### WRITTEN TASK
Return, without any changes, every line of the items from the one that contains "text Les activités" through the one that contains "text Les paragraphes", including both of those lines.

### EXTRACTED RECORDS
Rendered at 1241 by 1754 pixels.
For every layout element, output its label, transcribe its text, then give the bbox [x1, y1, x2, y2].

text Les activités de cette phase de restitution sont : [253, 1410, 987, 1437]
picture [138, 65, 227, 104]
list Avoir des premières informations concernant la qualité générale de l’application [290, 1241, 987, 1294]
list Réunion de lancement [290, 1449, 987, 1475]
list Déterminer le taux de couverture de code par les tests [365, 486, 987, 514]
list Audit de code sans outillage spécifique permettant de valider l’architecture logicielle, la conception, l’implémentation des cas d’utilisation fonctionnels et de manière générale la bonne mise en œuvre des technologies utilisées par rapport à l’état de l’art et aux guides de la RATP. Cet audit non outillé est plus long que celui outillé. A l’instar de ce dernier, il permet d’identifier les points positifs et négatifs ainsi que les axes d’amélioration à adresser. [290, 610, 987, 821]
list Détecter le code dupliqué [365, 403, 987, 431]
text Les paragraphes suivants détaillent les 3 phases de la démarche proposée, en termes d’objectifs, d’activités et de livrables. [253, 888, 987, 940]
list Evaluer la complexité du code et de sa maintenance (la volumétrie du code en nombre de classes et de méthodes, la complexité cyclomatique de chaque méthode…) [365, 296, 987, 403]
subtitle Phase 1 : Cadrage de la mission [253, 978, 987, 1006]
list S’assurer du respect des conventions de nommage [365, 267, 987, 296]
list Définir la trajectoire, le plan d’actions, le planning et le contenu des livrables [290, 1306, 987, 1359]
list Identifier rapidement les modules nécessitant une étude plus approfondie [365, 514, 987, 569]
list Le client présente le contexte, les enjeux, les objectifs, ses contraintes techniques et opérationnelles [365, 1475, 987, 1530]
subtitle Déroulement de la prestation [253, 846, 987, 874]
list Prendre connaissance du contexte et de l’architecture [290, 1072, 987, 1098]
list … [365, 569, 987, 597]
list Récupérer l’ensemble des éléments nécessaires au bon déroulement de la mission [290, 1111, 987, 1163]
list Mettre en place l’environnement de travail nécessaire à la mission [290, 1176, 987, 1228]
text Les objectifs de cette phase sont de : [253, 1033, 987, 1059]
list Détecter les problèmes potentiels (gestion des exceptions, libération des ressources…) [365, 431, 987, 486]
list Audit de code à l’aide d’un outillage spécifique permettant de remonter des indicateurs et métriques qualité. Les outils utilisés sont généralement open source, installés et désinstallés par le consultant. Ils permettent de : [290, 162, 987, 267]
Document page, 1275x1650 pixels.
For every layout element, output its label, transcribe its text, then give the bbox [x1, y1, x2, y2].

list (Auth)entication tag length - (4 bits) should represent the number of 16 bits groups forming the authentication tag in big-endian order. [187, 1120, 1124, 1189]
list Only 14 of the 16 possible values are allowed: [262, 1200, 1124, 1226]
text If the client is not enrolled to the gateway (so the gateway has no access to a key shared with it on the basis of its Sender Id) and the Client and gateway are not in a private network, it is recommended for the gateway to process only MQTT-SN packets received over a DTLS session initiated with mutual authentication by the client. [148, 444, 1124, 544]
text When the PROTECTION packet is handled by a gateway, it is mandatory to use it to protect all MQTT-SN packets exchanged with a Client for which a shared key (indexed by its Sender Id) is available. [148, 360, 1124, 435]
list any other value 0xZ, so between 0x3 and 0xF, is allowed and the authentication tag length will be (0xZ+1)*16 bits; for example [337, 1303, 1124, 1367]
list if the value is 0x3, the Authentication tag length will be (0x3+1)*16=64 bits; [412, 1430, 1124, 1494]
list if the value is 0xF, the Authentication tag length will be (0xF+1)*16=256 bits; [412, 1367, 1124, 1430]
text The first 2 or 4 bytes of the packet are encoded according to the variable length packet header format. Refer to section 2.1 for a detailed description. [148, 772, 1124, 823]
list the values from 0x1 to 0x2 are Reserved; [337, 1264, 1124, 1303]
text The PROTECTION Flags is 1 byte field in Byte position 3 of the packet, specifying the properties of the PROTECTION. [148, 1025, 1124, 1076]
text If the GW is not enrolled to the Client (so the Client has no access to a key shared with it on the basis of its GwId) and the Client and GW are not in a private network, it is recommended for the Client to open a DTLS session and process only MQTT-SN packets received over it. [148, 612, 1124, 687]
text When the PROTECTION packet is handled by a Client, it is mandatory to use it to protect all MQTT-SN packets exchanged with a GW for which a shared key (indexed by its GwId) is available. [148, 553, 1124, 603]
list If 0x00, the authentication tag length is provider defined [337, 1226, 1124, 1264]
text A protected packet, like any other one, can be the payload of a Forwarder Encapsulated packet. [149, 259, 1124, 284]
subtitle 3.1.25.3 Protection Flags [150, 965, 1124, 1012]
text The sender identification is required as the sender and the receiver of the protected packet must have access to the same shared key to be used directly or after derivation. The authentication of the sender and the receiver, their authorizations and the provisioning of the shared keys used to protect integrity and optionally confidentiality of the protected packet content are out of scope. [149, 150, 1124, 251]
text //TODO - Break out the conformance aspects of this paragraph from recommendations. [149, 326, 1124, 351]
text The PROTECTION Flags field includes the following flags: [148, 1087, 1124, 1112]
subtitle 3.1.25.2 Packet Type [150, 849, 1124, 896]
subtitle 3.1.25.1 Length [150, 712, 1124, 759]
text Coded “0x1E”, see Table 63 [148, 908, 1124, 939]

### SOLUTION FOR THIS PROBLEM
text Les activités de cette phase de restitution sont : [253, 1410, 987, 1437]
picture [138, 65, 227, 104]
list Avoir des premières informations concernant la qualité générale de l’application [290, 1241, 987, 1294]
list Réunion de lancement [290, 1449, 987, 1475]
list Déterminer le taux de couverture de code par les tests [365, 486, 987, 514]
list Audit de code sans outillage spécifique permettant de valider l’architecture logicielle, la conception, l’implémentation des cas d’utilisation fonctionnels et de manière générale la bonne mise en œuvre des technologies utilisées par rapport à l’état de l’art et aux guides de la RATP. Cet audit non outillé est plus long que celui outillé. A l’instar de ce dernier, il permet d’identifier les points positifs et négatifs ainsi que les axes d’amélioration à adresser. [290, 610, 987, 821]
list Détecter le code dupliqué [365, 403, 987, 431]
text Les paragraphes suivants détaillent les 3 phases de la démarche proposée, en termes d’objectifs, d’activités et de livrables. [253, 888, 987, 940]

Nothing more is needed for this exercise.